Oil and gas need not be a curse, they can provide a lifeline for previously poor countries
Posted Saturday, September 5 2015 at 21:43
- When policymakers, donors, technical partners, and private companies work together to develop the necessary policies and support smart planning and rigorous management, entire nations can benefit from expanded opportunity and growth.
This month, President Jakaya Kikwete of Tanzania took a major step toward ensuring his country’s fiscal and economic stability by signing legislation that will help ensure revenue from Tanzania’s natural gas discoveries bring socioeconomic progress for Tanzanian citizens.

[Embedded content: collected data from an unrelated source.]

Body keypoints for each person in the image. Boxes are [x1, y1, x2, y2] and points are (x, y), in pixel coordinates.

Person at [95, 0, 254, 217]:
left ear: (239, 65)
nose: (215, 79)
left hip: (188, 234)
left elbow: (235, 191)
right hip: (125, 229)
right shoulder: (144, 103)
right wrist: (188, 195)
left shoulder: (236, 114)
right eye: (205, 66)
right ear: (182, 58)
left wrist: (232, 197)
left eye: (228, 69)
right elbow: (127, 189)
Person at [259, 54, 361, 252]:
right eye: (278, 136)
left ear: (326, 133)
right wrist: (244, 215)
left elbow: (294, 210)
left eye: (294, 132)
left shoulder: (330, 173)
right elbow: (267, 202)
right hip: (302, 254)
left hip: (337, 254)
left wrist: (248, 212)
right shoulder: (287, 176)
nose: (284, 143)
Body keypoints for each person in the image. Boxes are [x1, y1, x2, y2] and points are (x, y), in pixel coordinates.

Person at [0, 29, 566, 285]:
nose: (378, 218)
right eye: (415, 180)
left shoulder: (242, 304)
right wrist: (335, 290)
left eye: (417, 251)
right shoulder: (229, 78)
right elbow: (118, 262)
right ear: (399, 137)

These recent gas discoveries have the potential to bring in as much as $1.4 billion per year to Tanzania — more than 10 per cent of current government revenues — within the next decade.
The new revenues could help provide basic needs for citizens such as improved primary healthcare and access to quality education.

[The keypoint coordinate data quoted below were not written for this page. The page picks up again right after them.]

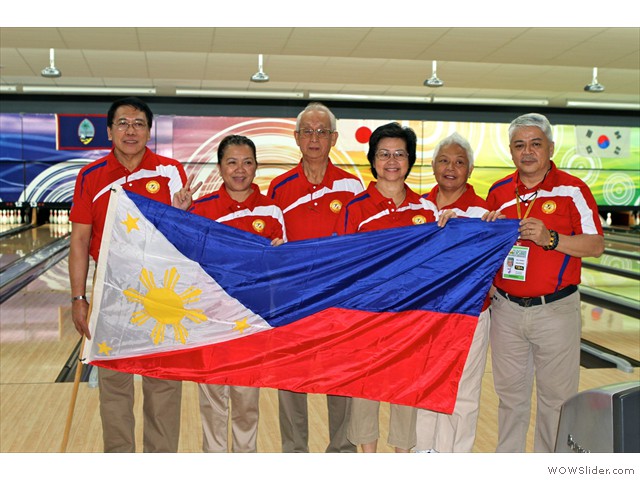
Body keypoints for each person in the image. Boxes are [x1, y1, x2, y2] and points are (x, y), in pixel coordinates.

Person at [69, 97, 200, 452]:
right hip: (113, 292)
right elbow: (80, 241)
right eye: (123, 123)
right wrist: (79, 299)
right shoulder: (90, 176)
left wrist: (184, 215)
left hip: (163, 295)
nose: (131, 130)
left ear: (149, 131)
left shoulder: (171, 172)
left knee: (163, 389)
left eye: (139, 123)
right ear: (110, 131)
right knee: (115, 389)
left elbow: (184, 238)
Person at [486, 113, 604, 452]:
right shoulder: (498, 192)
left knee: (557, 402)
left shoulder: (572, 189)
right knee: (510, 401)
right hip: (506, 310)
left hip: (554, 309)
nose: (527, 151)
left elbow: (595, 244)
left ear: (550, 148)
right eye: (519, 145)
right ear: (510, 151)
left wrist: (551, 238)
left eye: (535, 144)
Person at [339, 122, 455, 453]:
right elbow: (344, 266)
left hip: (410, 320)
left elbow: (435, 266)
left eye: (400, 154)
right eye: (384, 154)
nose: (392, 161)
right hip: (367, 318)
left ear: (410, 159)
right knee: (365, 397)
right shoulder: (355, 208)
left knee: (406, 395)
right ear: (372, 160)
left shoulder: (427, 209)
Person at [267, 102, 364, 453]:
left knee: (341, 382)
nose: (314, 138)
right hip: (292, 302)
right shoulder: (278, 188)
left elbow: (362, 244)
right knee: (292, 382)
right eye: (307, 131)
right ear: (296, 138)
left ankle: (341, 454)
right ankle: (295, 457)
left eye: (322, 132)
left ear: (334, 138)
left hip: (338, 301)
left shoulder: (352, 186)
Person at [187, 135, 286, 453]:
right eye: (232, 162)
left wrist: (280, 255)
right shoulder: (200, 210)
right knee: (213, 405)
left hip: (251, 322)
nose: (240, 169)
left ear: (256, 167)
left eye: (247, 162)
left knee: (246, 406)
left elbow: (282, 269)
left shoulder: (272, 210)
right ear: (220, 167)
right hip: (211, 321)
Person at [415, 132, 499, 453]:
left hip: (470, 315)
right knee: (426, 387)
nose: (451, 168)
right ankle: (424, 453)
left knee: (463, 391)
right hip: (426, 315)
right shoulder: (418, 207)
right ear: (434, 166)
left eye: (459, 162)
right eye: (444, 161)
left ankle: (456, 458)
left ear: (470, 170)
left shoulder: (484, 213)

The next step for the Tanzanian government will be to develop detailed regulations and procedures to implement the new laws. The new administration will face tough policy decisions on how to manage and allocate resources in a responsible way and in accordance with the laws.
Maintaining a focus on human development goals, transparency and ensuring public awareness and debate with key stakeholders and citizens will be crucial.
A new study by the African Development Bank and the Bill & Melinda Gates Foundation shows that despite recent drops in commodity prices, revenues from recently discovered oil, gas, and mineral reserves in countries such as Ghana, Liberia, Mozambique, Sierra Leone, Tanzania, and Uganda could add between 9 per cent and 31 per cent to those governments’ revenues.
The report, which will be launched in Dar es Salaam soon, also provides updated projections on the timing and magnitude of these natural resource revenues and guidance on how to effectively direct them toward strengthening health, education, and other social services and supporting long-term economic growth.
In Ghana, for example, an estimated one-third of the country’s combined health and education needs over the next decade could be funded from recent oil discoveries.
In Liberia, Mozambique, and Sierra Leone, revenues from recent natural resource discoveries could meet half of health funding needs. The potential opportunities in Tanzania and Uganda are also significant.
In this context, African leaders have a valuable opportunity to work with the private sector and civil society to develop long-term plans that link new natural resource revenues with human development goals.
Such plans should be anchored in realistic expectations about the timing and magnitude of new revenues and avoid borrowing against future earnings — a tactic that could easily backfire due to the volatility of oil and gas prices.
At the same time, African countries need to devote resources to prepare for the global transition from fossil fuels to fight climate change. This process is of particular urgency for Sub-Saharan Africa, a region that combines large reserves of oil and gas with a high risk of suffering from large-scale disruptions in temperature and rainfall.
The release of the AfDB–Gates Foundation report and the signing of the new legislation in Tanzania have come at a pivotal moment.
This month, global leaders from nearly 200 countries will meet at the United Nations in New York to adopt the UN Sustainable Development Goals (SDGs).
A central issue for this 15-year global anti-poverty and development agenda is how African countries will help provide the financing needed to meet the basic needs of their people. New natural resource revenues could be a meaningful source of this funding — if they are effectively and responsibly managed.